==== Supplied records

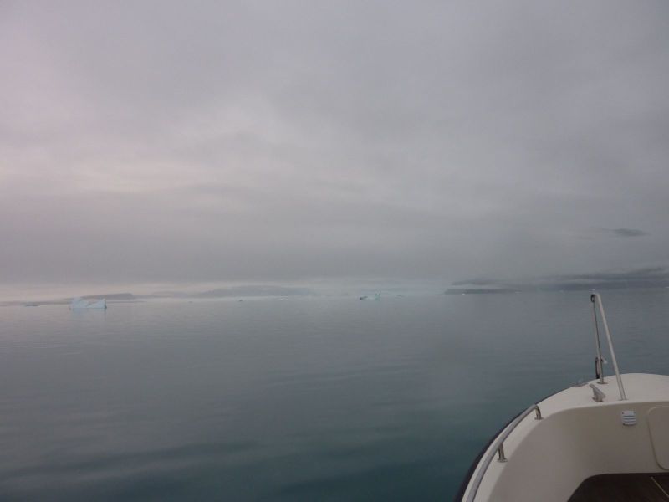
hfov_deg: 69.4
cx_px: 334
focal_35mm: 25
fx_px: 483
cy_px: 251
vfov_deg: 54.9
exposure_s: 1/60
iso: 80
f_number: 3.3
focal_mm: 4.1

========
==== Supplied records

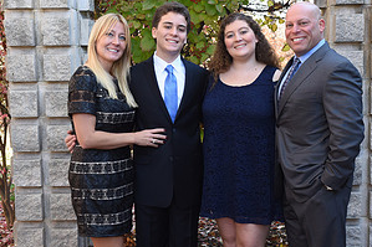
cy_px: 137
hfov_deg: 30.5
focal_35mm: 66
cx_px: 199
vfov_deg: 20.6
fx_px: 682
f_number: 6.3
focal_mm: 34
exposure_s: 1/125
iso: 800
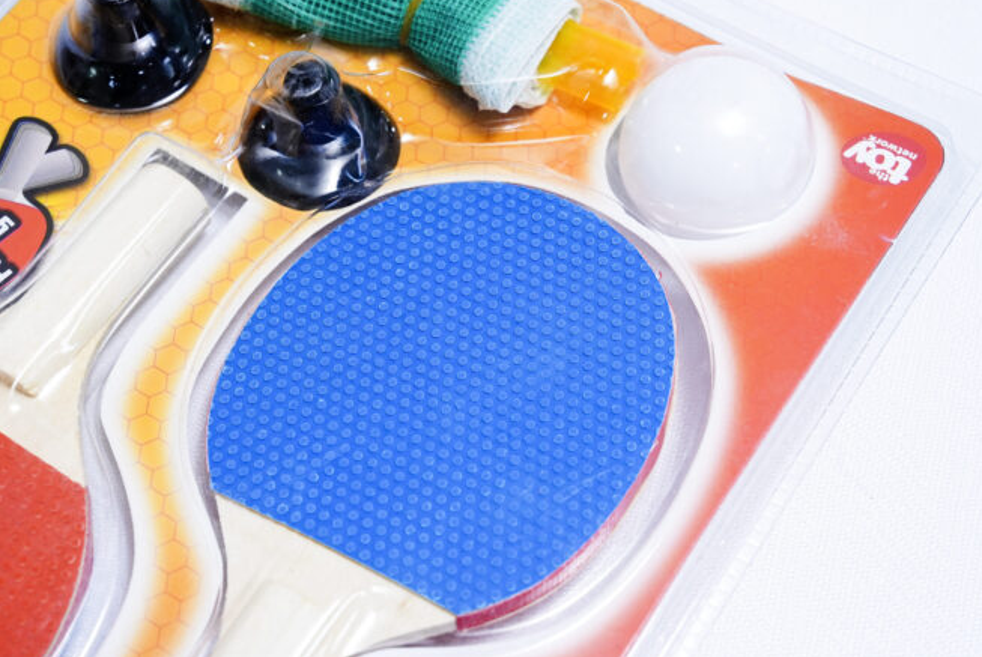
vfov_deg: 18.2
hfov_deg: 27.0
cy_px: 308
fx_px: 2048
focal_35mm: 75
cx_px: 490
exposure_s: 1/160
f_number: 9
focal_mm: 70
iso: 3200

========

→ **Exercise description**
From the listing above, output exactly the run of lines that starts with the line containing "hfov_deg: 69.4" and ends with the line containing "focal_mm: 4.1".

→ **Task answer**
hfov_deg: 69.4
cx_px: 334
focal_35mm: 25
fx_px: 483
cy_px: 251
vfov_deg: 54.9
exposure_s: 1/60
iso: 80
f_number: 3.3
focal_mm: 4.1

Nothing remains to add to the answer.